My name is Erin Downey Howerton and I am the children's manager at the Central Branch of the Wichita Public Library. If I was given the chance to save a book I would probably say Philip Pullman's His Dark Materials series. I'm going to cheat and I'm going to lump them all together into one unit.
His Dark Materials is based on loosely based on John Milton's Paradise Lost.
In the first book, The Golden Compass, it's about a young girl named Lyra who's about 11 or 12, and in her world people have demons. Instead of like a Jiminy Cricket conscience or a soul, their demon is a physical animal that lives out in the world with them that is tangible and real. And until young people kind of go through their coming of age that demon can change. So if I'm angry my demon might change into a wildcat or if I'm scared my views might change into a tiny little mouse or something. So that's Lyra's world.
To me this series represents a lot of the questions that I had at Lyra's age and a lot of the mystery of entering into adulthood. I think they do a really good job of laying those things out in a very in a very readable way for young people.
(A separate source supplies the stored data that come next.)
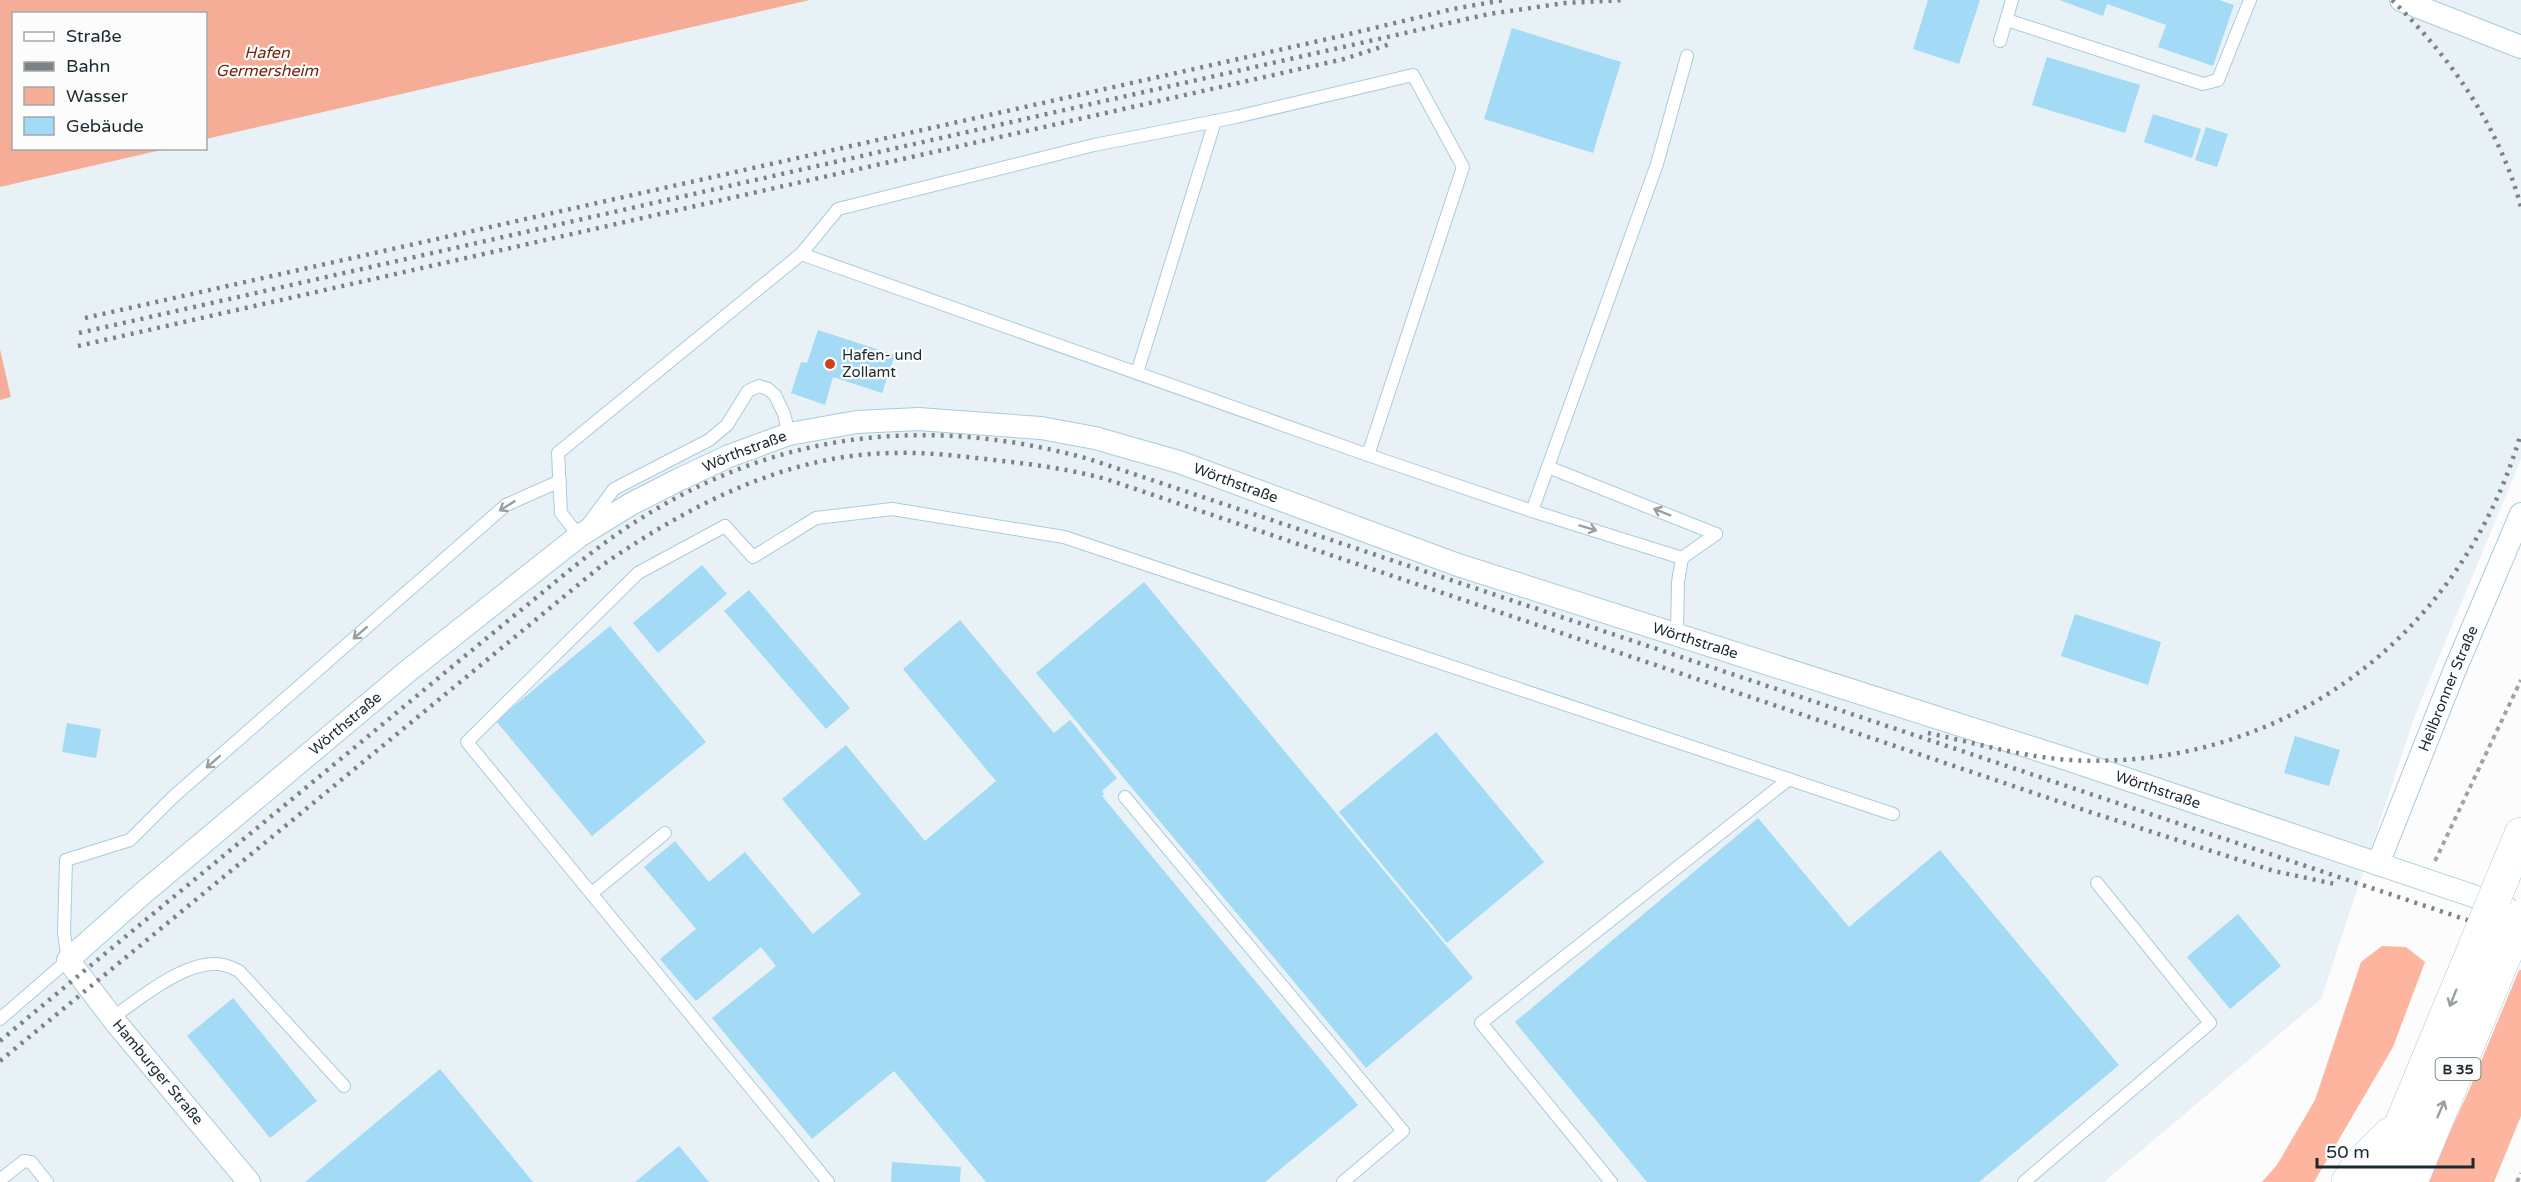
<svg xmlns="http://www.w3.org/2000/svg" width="2521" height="1182" viewBox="0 0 2521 1182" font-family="'Varela Round',sans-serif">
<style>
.built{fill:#e8f1f6}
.forest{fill:#fdb5a0}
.water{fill:#f5ad98}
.building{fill:#a3daf5}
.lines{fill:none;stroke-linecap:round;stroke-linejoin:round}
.service-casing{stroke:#a7ccde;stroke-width:14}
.minor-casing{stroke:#a7ccde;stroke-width:24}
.trunk-casing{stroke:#a7ccde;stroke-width:34}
.path{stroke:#9da3a6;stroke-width:4;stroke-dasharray:4.5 4.5;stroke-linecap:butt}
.service{stroke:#fff;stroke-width:12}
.minor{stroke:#fff;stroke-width:22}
.trunk{stroke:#fff;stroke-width:33}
.rail{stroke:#7b8387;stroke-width:4.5;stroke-dasharray:3 6;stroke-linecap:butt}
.trunk-bridge-casing{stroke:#a7ccde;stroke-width:34;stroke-linecap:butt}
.trunk-bridge{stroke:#fff;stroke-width:33}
.oneway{stroke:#989fa2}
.poi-dot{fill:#ca4216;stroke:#fcfcfc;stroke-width:2}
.labels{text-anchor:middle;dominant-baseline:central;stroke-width:4.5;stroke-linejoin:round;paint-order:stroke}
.shield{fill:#fcfcfc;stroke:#5e686d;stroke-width:1.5}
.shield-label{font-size:14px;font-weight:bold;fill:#1b2930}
.poi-label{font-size:15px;fill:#1b2930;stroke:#fcfcfc;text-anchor:start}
.street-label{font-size:15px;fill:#1b2930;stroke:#fcfcfc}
.water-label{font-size:16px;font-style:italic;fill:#71240c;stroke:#fcfcfc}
</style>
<rect width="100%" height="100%" fill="#fcfcfc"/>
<polygon class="built" points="810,0 2521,0 2521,459 2415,715 2321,999 2104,1182 0,1182 0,400 11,396 0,349 0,187 166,149 206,148 206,139"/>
<g class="forest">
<polygon points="2382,946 2406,947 2425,962 2393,1047 2314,1182 2262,1182 2277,1165 2315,1100 2361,962"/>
<polygon points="2519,970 2521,970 2521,1116 2494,1182 2427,1182 2470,1088"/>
</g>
<g class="water">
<polygon points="0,0 810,0 206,139 206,14 14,14 14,148 166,149 0,187"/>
<polygon points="0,349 11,397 0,400"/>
</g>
<g class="building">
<polygon points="1928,0 1980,0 1959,64 1913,49"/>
<polygon points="2059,0 2219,0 2234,5 2213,66 2158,47 2166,25 2107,4 2103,16"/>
<polygon points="1512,28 1621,62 1593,153 1484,119"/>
<polygon points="2047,57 2140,85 2125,133 2032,105"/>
<polygon points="2153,114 2201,129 2192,158 2144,142"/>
<polygon points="2206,127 2228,134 2217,167 2195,160"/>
<polygon points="818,330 895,355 882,393 833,377 825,405 791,393 801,362 807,363"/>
<polygon points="702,565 727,594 658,653 633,623"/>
<polygon points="1144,582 1473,978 1366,1068 1036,673"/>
<polygon points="749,590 850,708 826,729 724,611"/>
<polygon points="2075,614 2161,642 2148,685 2061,656"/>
<polygon points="960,620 1054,733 1070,720 1117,778 1102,791 1104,794 1102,796 1358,1105 1265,1182 986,1182 894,1071 812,1139 712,1018 776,966 761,947 696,1001 660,959 696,929 644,867 675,841 709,882 745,852 813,934 861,894 782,799 846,745 925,841 996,781 903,669"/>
<polygon points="610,626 706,742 592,836 496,721"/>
<polygon points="67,723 101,729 96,758 62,752"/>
<polygon points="1436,732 1544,862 1447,943 1339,812"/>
<polygon points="2295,736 2340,750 2329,786 2284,773"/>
<polygon points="1758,818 1849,927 1940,850 2119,1065 1979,1182 1647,1182 1515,1022"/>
<polygon points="2238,914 2281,966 2230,1009 2187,957"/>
<polygon points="233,998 317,1101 270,1138 187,1036"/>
<polygon points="440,1069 533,1182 305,1182"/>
<polygon points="679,1146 709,1182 635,1182"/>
<polygon points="892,1162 961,1167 960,1182 891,1182"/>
</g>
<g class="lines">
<defs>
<g id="service">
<polyline points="2007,20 2203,84 2218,80 2250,0"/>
<polyline points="2000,41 2012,0"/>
<polyline points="1137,373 1215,121"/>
<polyline points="789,434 784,414 775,395 768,389 759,386 748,391 727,425 709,440 614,489 579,536 561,513 558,453 801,254 1368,455 1463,167 1413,75 1236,117 1094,145 838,209 801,254"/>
<polyline points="1368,455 1532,511 1682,558 1678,582 1677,633"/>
<polyline points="1548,467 1716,534"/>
<polyline points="1532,511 1657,164 1687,56"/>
<polyline points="1682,558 1716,534"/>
<polyline points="1125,797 1403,1131 1343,1182"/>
<polyline points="592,893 665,833"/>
<path d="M112,1018C139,999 183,962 217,964C224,964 233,968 239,971L344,1086"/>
<polyline points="0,1019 68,960 64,933 66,860 130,840 173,797 506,505 560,481"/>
<polyline points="0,1180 24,1161 31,1162 47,1182"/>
<polyline points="828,1182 467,742 638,573 725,526 753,557 816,518 892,509 1064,537 1893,814"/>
<polyline points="1611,1182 1481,1023 1789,779"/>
<polyline points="2024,1182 2210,1023 2097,883"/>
</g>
<g id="minor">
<polyline points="2401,0 2521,47"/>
<path id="s1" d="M2378,864L2454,672L2521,514"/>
<path id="s2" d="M249,1182L117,1024L68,960L142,894L408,671L579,536L631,504L678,480L729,456L789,434L857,422L918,419L1041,428L1095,438L1179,462L1458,565L2070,760L2506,907"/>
</g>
<g id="trunk">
<polyline points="2501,882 2521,834"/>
<polyline points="2348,1182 2358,1166 2390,1134"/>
<polyline points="2377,1182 2476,944"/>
<polyline points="2411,1182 2505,955"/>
</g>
</defs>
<use href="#service" class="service-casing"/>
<use href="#minor" class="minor-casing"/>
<use href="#trunk" class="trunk-casing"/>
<g class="path">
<polyline points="2435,861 2521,680"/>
<polyline points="2517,1182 2521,1173"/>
</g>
<use href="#service" class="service"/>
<use href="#minor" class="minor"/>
<use href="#trunk" class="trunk"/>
<g class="rail">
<path d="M2392,0C2451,58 2499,126 2521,207"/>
<polyline points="85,318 1341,36 1453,9 1504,0"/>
<polyline points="79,333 1489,14 1565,3 1625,0"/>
<polyline points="78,346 1344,59 1390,44"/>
<path d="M1928,733C1975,743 2023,757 2070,760C2283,772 2463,634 2521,433"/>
<path d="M0,1041C122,939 244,839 366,738C419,694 472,650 526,606C558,580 589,553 623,530C768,432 922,413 1089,459L2521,938"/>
<path d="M0,1061L601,566C688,506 786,454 894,453C927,452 960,456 994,460C1032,464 1068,469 1106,479L2087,811L2274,871L2335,884"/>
</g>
<defs>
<g id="trunk-bridge">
<polyline points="2476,944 2501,882"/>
<polyline points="2505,955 2521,917"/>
</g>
</defs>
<use href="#trunk-bridge" class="trunk-bridge-casing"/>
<use href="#trunk-bridge" class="trunk-bridge"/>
</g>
<defs><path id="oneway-shaft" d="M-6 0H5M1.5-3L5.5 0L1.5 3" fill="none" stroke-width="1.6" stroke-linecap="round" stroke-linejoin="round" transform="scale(1.5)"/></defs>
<g class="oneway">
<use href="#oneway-shaft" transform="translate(507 506) rotate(148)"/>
<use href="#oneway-shaft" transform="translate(1662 512) rotate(-158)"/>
<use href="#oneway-shaft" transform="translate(1588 528) rotate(17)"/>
<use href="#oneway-shaft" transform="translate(360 633) rotate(139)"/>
<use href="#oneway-shaft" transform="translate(213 762) rotate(139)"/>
<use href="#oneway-shaft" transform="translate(2453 998) rotate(112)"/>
<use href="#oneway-shaft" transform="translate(2441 1109) rotate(-67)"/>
</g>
<circle class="poi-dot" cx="830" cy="364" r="6"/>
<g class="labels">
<rect class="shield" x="2435.5" y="1058" width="45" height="22" rx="4.5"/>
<g class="shield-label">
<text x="2458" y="1069">B 35</text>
</g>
<g class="poi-label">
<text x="842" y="355">Hafen- und<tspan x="842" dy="17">Zollamt</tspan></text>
</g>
<g class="street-label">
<text stroke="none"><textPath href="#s2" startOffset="1137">Wörthstraße</textPath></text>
<text stroke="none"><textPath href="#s2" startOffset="1641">Wörthstraße</textPath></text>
<text stroke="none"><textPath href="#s2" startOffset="2127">Wörthstraße</textPath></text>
<text stroke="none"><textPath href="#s1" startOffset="189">Heilbronner Straße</textPath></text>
<text stroke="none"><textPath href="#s2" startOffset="651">Wörthstraße</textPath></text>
<text stroke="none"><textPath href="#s2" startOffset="2613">Wörthstraße</textPath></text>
<text transform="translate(158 1072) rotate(50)">Hamburger Straße</text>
</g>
<g class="water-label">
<text x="267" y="53">Hafen<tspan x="267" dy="18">Germersheim</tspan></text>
</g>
</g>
<rect x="12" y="12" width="195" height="138" fill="#fcfcfc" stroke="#a2a8aa" stroke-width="1.5"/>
<rect x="24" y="32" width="30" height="9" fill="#ffffff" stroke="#a2a8aa" stroke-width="1.5"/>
<text x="66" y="42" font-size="18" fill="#1b2930">Straße</text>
<rect x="24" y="62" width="30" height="9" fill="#7b8387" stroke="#a2a8aa" stroke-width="1.5"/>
<text x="66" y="72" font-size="18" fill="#1b2930">Bahn</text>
<rect x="24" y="87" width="30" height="18" fill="#f5ad98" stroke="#a2a8aa" stroke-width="1.5"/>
<text x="66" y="102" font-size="18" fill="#1b2930">Wasser</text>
<rect x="24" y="117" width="30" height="18" fill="#a3daf5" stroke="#a2a8aa" stroke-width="1.5"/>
<text x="66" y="132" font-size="18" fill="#1b2930">Gebäude</text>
<path d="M2317 1158v9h156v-9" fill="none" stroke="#1b2930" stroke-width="3"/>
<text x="2326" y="1158" font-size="18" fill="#1b2930" stroke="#fcfcfc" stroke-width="4.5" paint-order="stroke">50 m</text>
</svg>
And for me personally I really was attracted to these books and I continue to read them and recommend them to people so that they know that there is a wide world of readers out there and that it's okay to ask questions and that it's okay to explore these big giant ideas.
I think you walk away from these books with more questions than answers and you get interested in all these big deep questions about what is the nature of the world around us. It creates a sense of marvel in me that few other books have.